Caspar Oesterheld comments on CDT=EDT=UDT

Caspar Oesterheld Jan 16, 2019, 11:50 PM
LW: 10 AF: 6
AF
> I tried to understand Caspar’s EDT+SSA but was unable to figure it out. Can someone show how to apply it to an example like the AMD to help illustrate it?
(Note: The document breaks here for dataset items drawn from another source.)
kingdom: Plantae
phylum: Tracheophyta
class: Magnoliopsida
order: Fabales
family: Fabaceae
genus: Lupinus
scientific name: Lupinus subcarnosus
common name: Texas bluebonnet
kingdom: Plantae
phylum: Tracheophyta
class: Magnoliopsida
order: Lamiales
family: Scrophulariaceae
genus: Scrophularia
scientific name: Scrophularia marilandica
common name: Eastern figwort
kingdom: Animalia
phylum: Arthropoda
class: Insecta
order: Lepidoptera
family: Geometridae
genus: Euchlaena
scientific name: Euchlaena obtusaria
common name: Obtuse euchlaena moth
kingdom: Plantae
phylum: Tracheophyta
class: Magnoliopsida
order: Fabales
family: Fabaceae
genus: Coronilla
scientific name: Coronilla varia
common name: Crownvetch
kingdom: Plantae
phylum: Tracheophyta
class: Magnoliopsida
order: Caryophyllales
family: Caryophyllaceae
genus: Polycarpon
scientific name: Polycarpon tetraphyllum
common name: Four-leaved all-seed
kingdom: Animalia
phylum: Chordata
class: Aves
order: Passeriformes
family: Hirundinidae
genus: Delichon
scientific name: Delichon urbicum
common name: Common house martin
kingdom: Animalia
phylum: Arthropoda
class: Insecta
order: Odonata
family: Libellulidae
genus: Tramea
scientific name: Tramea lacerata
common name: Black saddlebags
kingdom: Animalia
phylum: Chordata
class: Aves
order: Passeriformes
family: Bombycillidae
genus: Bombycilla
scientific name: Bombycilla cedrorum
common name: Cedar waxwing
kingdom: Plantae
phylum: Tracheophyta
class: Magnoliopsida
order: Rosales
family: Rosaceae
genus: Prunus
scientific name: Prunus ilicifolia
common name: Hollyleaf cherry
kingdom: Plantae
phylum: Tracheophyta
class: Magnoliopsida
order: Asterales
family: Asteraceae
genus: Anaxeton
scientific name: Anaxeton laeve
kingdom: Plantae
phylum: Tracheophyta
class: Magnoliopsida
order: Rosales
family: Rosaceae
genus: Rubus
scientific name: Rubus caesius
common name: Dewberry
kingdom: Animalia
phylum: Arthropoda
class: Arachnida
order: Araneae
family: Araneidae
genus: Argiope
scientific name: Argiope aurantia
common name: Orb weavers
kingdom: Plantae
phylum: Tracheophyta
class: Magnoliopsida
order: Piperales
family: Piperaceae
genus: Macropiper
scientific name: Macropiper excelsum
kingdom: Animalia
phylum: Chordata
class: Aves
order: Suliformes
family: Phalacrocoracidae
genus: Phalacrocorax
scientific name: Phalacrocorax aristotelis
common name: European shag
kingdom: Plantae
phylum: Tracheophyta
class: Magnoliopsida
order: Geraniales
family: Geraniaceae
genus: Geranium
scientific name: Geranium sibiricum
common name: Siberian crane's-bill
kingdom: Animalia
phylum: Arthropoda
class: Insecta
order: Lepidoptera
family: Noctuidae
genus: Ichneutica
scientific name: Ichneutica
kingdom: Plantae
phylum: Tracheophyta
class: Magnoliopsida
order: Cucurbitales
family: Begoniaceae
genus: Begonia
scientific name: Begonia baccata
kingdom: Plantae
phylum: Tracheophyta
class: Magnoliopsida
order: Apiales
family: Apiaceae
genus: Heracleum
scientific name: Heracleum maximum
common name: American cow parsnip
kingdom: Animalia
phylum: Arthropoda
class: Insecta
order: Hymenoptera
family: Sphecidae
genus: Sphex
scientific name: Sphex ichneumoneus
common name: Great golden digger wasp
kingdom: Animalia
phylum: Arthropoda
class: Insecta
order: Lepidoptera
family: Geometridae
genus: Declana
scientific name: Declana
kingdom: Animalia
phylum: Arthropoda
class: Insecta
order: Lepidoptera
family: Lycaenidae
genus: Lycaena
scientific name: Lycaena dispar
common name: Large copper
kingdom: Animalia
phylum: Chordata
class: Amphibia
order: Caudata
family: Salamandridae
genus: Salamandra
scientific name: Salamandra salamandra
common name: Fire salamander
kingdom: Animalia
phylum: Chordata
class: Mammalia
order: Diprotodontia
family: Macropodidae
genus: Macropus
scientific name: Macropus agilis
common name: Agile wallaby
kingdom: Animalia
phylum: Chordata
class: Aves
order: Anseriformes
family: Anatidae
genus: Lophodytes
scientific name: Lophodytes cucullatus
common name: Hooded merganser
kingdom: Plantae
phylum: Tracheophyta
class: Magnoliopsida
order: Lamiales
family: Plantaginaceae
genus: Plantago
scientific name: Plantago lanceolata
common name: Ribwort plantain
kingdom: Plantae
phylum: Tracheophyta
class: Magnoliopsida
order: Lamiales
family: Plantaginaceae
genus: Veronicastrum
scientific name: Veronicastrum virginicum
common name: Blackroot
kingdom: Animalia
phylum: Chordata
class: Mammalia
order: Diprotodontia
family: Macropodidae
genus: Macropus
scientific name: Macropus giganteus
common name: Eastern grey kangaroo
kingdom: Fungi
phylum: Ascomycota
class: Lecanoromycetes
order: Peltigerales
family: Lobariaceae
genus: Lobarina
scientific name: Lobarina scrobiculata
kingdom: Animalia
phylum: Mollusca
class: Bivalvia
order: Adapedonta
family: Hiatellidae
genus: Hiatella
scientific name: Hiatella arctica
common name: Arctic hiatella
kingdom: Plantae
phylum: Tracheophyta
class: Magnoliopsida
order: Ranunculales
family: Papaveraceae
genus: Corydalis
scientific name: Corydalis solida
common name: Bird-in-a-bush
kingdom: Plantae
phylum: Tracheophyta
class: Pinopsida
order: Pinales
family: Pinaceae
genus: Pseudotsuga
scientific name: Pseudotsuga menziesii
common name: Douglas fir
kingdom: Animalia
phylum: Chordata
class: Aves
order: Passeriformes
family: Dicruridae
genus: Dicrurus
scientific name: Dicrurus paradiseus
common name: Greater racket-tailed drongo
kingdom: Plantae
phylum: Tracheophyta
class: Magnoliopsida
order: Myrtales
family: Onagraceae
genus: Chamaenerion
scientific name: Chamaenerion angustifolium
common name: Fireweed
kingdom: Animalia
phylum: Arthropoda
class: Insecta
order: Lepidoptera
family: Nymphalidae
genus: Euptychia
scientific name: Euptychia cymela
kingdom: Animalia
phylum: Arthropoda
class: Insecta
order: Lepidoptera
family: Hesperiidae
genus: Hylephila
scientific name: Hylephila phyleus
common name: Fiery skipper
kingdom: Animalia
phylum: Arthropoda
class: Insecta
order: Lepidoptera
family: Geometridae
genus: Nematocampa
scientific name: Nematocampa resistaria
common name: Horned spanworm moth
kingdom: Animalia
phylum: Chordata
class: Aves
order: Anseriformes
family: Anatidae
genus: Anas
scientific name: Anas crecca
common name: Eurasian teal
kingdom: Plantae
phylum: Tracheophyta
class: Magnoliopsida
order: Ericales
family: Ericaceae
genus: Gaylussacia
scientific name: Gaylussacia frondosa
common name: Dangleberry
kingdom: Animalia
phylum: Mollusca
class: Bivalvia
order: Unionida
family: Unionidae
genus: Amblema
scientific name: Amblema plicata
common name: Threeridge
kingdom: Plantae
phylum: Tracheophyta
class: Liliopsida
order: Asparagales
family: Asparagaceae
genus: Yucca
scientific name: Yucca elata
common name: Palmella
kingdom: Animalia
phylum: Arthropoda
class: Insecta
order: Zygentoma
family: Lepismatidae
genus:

Sorry about that! I’ll try to explain it some more. Let’s take the original AMD. Here, the agent only faces a single type of choice—whether to EXIT or CONTINUE. Hence, in place of a policy we can just condition on $p$ when computing our SSA probabilities. Now, when using EDT+SSA, we assign probabilities to being a specific instance in a specific possible history of the world. For example, we assign probabilities of the form $P_{S S A} (X in X Y B ∣ p)$ , which denotes the probability that given I choose to CONTINUE with probability $p$ , history $X Y B$ (a.k.a. CONTINUE, EXIT) is actual and that I am the instance intersection $X$ (i.e., the first intersection). Since we’re using SSA, these probabilities are computed as follows:
$P_{S S A} (X in X Y B ∣ p) = P (X Y B ∣ p) \cdot P_{S S A} (X ∣ X Y B) = P (X Y B ∣ p) \cdot \frac{1}{2} .$
That is, we first compute the probability that the history itself is actual (given $p$ ). Then we multiply it by the probability that within that history I am the instance at $X$ , which is just 1 divided by the number of instances of myself in that history, i.e. 2.
Now, the expected value according to EDT + SSA given $p$ can be computed by just summing over all possible situations, i.e. over all combinations of a history and a position within that history and multiplying the probability of that situation with the utility given that situation:
$P_{S S A} (X in X Y B ∣ p) \cdot 4 + P_{S S A} (X in X Y C ∣ p) \cdot 1 + P_{S S A} (X in X A ∣ p) \cdot 0 + P_{S S A} (Y in X Y B ∣ p) \cdot 4 + P_{S S A} (Y in X Y C ∣ p) \cdot 1 = \frac{1}{2} P_{S S A} (X Y B ∣ p) \cdot 4 + \frac{1}{2} P_{S S A} (X Y C ∣ p) \cdot 1 + \frac{1}{2} P_{S S A} (X Y B ∣ p) \cdot 4 + \frac{1}{2} P_{S S A} (X Y C ∣ p) \cdot 1 = P_{S S A} (X Y B ∣ p) \cdot 4 + P_{S S A} (X Y C ∣ p) \cdot 1$
And that’s exactly the ex ante expected value (or UDT-expected value, I suppose) of continuing with probability $p$ . Hence, EDT+SSA’s recommendation in AMD is the ex ante optimal policy (or UDT’s recommendation, I suppose). This realization is not original to myself (though I came up with it independently in collaboration with Johannes Treutlein) -- the following papers make the same point:
- Rachael Briggs (2010): Putting a value on Beauty. In Tamar Szabo Gendler and John Hawthorne, editors, Oxford Studies in Epistemology: Volume 3, pages 3–34. Oxford University Press, 2010. http://joelvelasco.net/teaching/3865/briggs10-puttingavalueonbeauty.pdf
- Wolfgang Schwarz (2015): Lost memories and useless coins: revisiting the absentminded driver. In: Synthese. https://www.umsu.de/papers/driver-2011.pdf
My comment generalizes these results a bit to include cases in which the agent faces multiple different decisions.
What links here?
- Caspar Oesterheld's comment on In memoryless Cartesian environments, every UDT policy is a CDT+SIA policy by jessicata (Jan 16, 2019, 11:54 PM; 2 points)
- Wei Dai Jan 17, 2019, 8:07 AM
  LW: 6 AF: 3
  AF Parent
  Thanks, I think I understand now, and made some observations about EDT+SSA at the old thread. At this point I’d say this quote from the OP is clearly wrong:
  
  So, we could say that CDT+SIA = EDT+SSA = UDT1.0; or, CDT=EDT=UDT for short.
  
  In fact UDT1.0 > EDT+SSA > CDT+SIA, because CDT+SIA is not even able to coordinate agents making the same observation, while EDT+SSA can do that but not coordinate agents making different observations, and UDT1.0 can (probably) coordinate agents making different observations (but seemingly at least some of them require UDT1.1 to coordinate).
  - abramdemski Jan 19, 2019, 8:22 PM
    LW: 2 AF: 1
    AF Parent
    Agreed. I’ll at least edit the post to point to this comment.